From 6a6ae0817dac5e6ebce4ce617e47ed2ea4f6b8ed Mon Sep 17 00:00:00 2001
From: taivu1998 <46636857+taivu1998@users.noreply.github.com>
Date: Sat, 4 Apr 2026 11:29:32 -0700
Subject: [PATCH 2/2] Add changelog and merged-only LoRA export coverage

---
 CHANGELOG.md                                  |   1 +
 .../sft_lora/start_merged_only.toml           |  29 +++
 tests/integration/test_sft_lora.py            | 206 ++++++++++++------
 3 files changed, 171 insertions(+), 65 deletions(-)
 create mode 100644 configs/ci/integration/sft_lora/start_merged_only.toml

diff --git a/CHANGELOG.md b/CHANGELOG.md
index 1f7bf13850..eae1460e88 100644
--- a/CHANGELOG.md
+++ b/CHANGELOG.md
@@ -2,6 +2,7 @@
 
 Documenting changes which affect configuration usage patterns (added/moved/removed/renamed fields, notable logic changes).
 
+- **`ckpt.weights.save_adapter_separately` / LoRA weight exports**: LoRA weight exports now always write `weights/step_<N>` as a standalone merged Hugging Face-compatible checkpoint. When `save_adapter_separately = true`, PRIME additionally writes adapter-only weights under `weights/step_<N>/lora_adapters`; this flag no longer changes the semantics of the main exported checkpoint. (2026-04-04)
 - **`log.file` and `log.env_worker_logs` removed**: Removed `log.file` (from `LogConfig` and `SharedLogConfig`) and `log.env_worker_logs` (from `LogConfig`). Python file logging is replaced by deployment-level capture. Existing configs using these fields must delete them. Log paths unified: `.stdout` files renamed to `.log`, SLURM logs moved from `slurm/` to `logs/`. (2026-03-31)
 - **`trainer.log.ranks_filter` (NEW)**: Added `ranks_filter: list[int]` to `TrainerLogConfig` (default: `[0]`). Controls which ranks appear in trainer console output via torchrun's `--local-ranks-filter`. (2026-03-31)

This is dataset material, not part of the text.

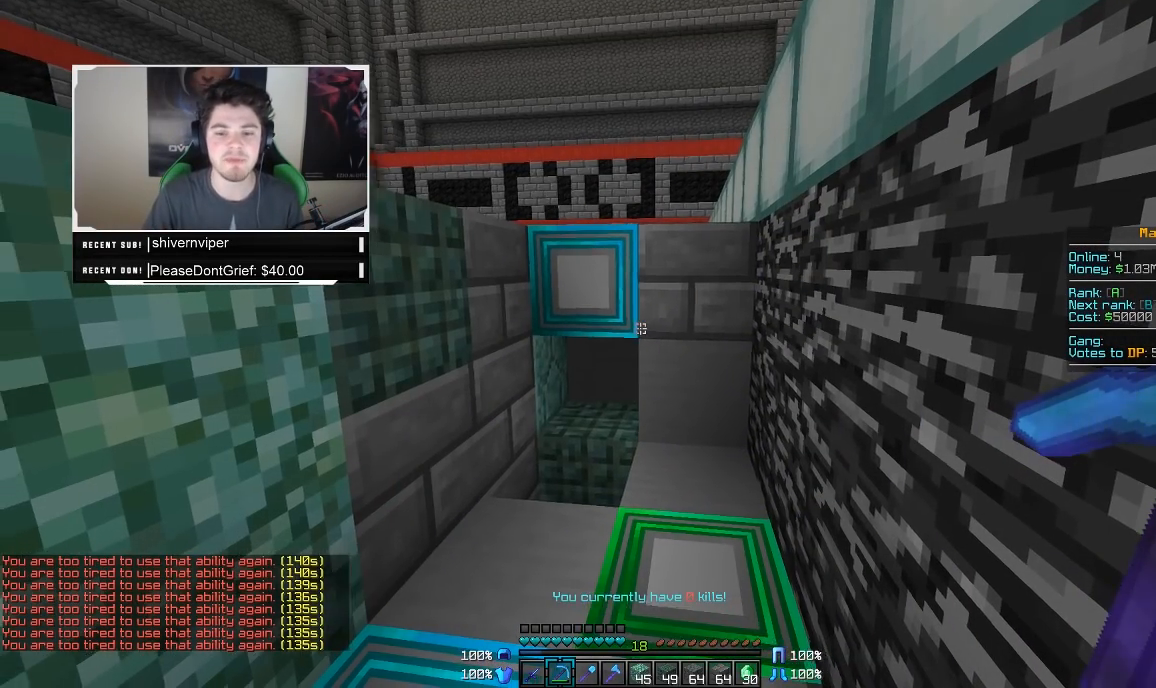
{"keys": ["w"], "mouse": ["left", "right"], "events": [[100, "mouse_left", "down"], [300, "mouse_right", "down"], [483, "w", "down"]]}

 - **`wandb.log_extras.sample_ratio` / monitor sample logging defaults**: `wandb.log_extras.sample_ratio` is now actually applied to W&B sample-table logging via the shared monitor sampler (it was previously a no-op for WandB). Separately, the orchestrator no longer hard-caps sample logging to 8 rollouts before monitor-level sampling runs, so when monitor `sample_ratio` is `None`, monitors now receive and may log the full rollout batch for a step instead of at most 8 rollouts. This affects both W&B and Prime monitor sample logging behavior. (2026-03-27)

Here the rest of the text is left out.